MATERIAL PROVIDED:
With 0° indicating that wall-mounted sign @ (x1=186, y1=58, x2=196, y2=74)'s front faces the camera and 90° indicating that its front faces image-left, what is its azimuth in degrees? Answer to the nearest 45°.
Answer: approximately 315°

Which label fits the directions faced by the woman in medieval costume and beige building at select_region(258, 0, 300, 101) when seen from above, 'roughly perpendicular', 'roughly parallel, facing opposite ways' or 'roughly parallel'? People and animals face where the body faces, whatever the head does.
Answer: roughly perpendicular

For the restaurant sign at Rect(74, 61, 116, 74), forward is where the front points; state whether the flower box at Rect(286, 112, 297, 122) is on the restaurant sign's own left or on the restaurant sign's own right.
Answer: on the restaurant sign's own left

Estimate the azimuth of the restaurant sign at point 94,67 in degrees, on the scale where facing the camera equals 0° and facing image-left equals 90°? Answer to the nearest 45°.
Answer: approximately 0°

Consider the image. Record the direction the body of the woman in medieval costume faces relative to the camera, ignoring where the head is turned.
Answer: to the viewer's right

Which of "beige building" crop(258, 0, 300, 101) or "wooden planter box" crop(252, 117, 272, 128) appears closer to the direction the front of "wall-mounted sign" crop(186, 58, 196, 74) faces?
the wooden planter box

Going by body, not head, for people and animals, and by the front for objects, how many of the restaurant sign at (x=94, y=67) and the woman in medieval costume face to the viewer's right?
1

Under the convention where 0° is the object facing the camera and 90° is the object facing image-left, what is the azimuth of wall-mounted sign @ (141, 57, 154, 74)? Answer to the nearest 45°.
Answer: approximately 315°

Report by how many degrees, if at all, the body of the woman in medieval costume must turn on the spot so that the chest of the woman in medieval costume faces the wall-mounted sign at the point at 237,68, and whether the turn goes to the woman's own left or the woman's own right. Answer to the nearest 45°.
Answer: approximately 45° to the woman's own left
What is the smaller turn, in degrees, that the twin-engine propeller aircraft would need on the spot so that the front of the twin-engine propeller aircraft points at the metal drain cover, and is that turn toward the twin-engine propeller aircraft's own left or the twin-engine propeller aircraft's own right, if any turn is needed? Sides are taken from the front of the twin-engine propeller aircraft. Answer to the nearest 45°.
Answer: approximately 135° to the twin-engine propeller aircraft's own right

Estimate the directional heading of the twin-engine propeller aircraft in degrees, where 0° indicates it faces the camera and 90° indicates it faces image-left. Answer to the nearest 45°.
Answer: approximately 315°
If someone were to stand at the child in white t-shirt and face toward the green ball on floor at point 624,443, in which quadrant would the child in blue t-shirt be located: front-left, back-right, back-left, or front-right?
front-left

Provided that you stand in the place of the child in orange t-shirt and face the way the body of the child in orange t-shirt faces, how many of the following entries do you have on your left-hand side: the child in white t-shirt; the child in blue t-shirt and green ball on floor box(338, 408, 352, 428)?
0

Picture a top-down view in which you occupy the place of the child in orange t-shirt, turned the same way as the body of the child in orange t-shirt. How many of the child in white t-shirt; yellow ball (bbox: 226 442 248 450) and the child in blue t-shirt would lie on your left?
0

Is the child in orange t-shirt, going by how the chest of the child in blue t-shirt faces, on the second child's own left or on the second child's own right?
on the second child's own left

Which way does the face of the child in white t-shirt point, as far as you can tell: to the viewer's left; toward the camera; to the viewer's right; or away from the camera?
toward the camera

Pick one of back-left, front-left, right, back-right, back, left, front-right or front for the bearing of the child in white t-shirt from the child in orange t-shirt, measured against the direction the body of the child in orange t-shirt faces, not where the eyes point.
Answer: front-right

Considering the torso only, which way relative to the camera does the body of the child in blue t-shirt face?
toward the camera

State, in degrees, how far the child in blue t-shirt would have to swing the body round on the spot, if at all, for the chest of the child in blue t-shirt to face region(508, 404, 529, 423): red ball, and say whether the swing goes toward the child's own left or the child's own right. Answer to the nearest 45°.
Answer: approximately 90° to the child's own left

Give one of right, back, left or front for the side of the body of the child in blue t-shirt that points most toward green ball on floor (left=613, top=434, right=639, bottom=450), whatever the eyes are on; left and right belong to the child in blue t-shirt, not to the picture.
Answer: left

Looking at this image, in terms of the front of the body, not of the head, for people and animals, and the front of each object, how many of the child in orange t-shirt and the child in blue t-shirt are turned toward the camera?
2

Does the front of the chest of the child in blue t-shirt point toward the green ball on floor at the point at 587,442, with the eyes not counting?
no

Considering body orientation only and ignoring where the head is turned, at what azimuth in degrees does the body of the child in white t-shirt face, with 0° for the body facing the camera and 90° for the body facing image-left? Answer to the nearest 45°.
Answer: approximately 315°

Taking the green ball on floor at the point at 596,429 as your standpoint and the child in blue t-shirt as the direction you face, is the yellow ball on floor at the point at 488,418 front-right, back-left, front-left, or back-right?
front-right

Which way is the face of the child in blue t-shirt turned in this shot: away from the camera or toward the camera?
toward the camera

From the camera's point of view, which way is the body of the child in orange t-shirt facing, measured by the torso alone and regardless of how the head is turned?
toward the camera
==
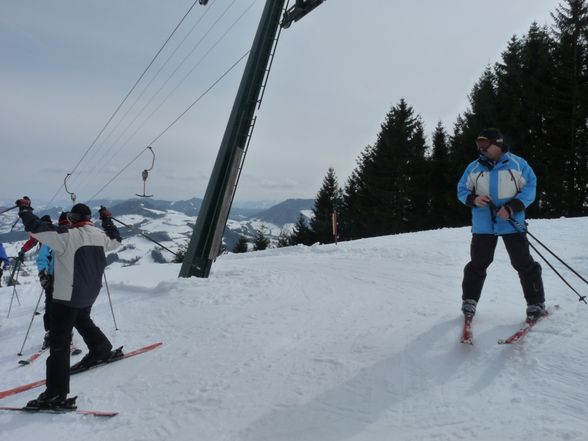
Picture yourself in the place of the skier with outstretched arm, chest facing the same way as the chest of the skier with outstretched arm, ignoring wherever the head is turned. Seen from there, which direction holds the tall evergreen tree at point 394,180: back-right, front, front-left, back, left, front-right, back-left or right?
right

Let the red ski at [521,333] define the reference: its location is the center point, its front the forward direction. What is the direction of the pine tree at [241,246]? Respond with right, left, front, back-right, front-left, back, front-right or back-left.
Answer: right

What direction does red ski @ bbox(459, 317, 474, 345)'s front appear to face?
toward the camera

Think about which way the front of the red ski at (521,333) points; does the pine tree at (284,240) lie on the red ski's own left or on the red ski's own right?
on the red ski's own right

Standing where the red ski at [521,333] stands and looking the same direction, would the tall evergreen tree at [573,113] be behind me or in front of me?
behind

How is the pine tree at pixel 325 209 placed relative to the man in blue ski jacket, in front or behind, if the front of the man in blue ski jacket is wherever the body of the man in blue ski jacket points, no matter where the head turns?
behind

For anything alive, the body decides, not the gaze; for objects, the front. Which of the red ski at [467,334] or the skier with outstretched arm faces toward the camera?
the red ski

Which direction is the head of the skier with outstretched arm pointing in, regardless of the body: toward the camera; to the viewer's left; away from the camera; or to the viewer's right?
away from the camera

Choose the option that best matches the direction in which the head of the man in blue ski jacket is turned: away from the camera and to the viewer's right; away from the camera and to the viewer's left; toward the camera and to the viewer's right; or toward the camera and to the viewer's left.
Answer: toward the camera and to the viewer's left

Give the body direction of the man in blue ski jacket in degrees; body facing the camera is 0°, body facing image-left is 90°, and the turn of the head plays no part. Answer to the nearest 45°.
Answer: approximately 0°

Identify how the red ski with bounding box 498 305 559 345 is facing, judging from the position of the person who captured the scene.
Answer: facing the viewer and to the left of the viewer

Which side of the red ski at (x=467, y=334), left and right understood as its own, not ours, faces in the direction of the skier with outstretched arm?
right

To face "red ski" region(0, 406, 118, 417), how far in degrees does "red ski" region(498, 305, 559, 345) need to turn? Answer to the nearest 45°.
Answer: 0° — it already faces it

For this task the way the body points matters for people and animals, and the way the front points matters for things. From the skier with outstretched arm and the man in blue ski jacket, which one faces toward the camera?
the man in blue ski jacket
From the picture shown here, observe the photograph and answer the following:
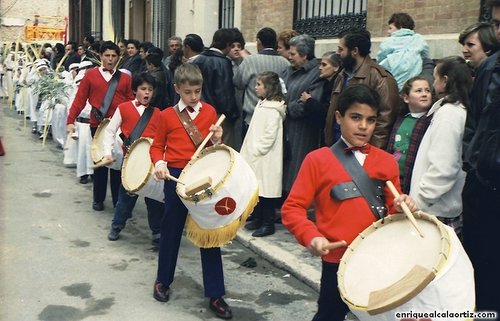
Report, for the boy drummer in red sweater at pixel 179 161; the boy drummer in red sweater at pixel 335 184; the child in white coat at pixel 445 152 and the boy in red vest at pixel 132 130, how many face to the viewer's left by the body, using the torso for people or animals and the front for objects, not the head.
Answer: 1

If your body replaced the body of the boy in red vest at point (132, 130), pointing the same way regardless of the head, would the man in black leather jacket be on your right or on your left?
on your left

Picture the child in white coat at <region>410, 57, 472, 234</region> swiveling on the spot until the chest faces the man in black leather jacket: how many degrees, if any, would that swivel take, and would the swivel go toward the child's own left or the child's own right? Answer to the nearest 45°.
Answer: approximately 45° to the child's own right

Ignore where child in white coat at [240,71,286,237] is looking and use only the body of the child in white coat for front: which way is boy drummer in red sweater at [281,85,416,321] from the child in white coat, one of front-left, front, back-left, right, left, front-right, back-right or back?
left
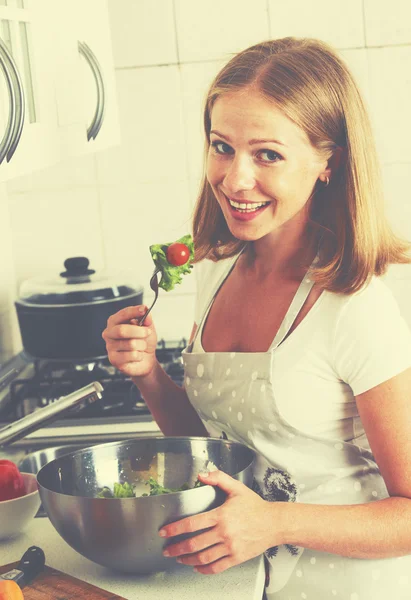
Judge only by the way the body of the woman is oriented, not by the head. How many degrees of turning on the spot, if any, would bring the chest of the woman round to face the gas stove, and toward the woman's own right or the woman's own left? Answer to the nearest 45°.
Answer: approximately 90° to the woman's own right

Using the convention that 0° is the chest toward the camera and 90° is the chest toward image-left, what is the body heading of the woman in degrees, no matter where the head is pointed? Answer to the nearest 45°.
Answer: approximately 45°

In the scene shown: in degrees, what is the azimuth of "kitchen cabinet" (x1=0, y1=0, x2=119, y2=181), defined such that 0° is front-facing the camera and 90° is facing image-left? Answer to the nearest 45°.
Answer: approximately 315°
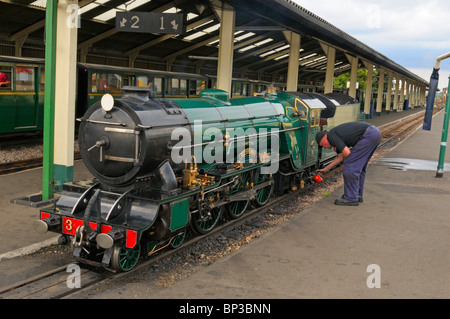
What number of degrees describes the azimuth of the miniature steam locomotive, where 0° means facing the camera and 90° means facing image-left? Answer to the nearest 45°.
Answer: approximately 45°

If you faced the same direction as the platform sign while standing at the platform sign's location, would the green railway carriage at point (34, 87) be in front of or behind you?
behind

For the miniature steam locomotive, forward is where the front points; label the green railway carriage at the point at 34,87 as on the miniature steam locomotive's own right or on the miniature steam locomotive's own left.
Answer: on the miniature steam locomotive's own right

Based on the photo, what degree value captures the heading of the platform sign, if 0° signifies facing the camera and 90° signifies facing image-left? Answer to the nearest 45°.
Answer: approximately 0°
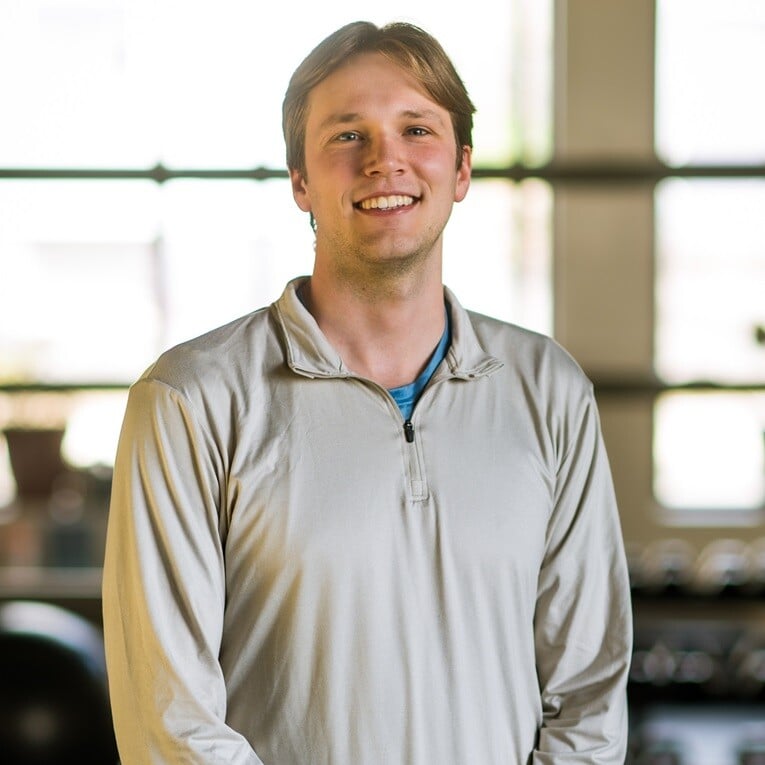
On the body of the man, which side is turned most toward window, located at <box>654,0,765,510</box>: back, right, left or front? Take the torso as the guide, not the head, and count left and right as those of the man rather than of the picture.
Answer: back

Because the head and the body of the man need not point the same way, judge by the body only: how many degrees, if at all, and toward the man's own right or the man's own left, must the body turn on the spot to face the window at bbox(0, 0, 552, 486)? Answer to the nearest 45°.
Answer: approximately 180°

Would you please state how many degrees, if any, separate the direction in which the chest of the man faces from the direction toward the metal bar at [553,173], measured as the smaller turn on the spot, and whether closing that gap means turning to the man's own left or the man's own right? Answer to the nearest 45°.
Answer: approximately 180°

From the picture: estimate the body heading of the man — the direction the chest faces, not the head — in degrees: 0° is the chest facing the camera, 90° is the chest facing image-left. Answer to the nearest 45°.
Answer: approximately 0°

WHAT YOU ARE ASKED TO DO: Substitute "trunk" for "torso" in the part of the records that opens with the line containing "Picture a top-down" and closes with the line containing "Answer: left", and reproduce only those lines with everything else unchanged.

TASK SOLUTION:
Picture a top-down view in which you occupy the place of the child in orange t-shirt, turned the same way as the body of the child in orange t-shirt. How many of the child in white t-shirt; yellow ball (bbox: 226 442 248 450) and the child in blue t-shirt would lie on your left?
0

Is the child in orange t-shirt, going by how the chest of the child in blue t-shirt faces, on the second child's own left or on the second child's own right?
on the second child's own left

Which way does the face of the child in white t-shirt point, as far as you can tell: to the viewer's left; toward the camera; to the viewer's right; or away from the camera?
toward the camera

Pick one of back-left, front-left, right, back-right, back, left, front-right or front for the bearing of the child in white t-shirt from the child in orange t-shirt, measured against the direction the body of the child in orange t-shirt faces, not where the eyes point.
Answer: front-right

Considering the trunk only, which way relative to the camera does the body of the child in blue t-shirt face?
toward the camera

State, in degrees, how far the child in blue t-shirt would have to swing the body round on the spot, if at all, for the chest of the child in blue t-shirt to face region(508, 404, 529, 423): red ball, and say whether the swing goes toward the child's own left or the child's own right. Answer to the nearest 45°.
Answer: approximately 90° to the child's own left

Give one of right, back, left or front for the side of the body of the child in blue t-shirt that points most toward green ball on floor (left=613, top=434, right=639, bottom=450), whatever the eyes are on; left and right belong to the child in blue t-shirt, not to the picture.
Answer: left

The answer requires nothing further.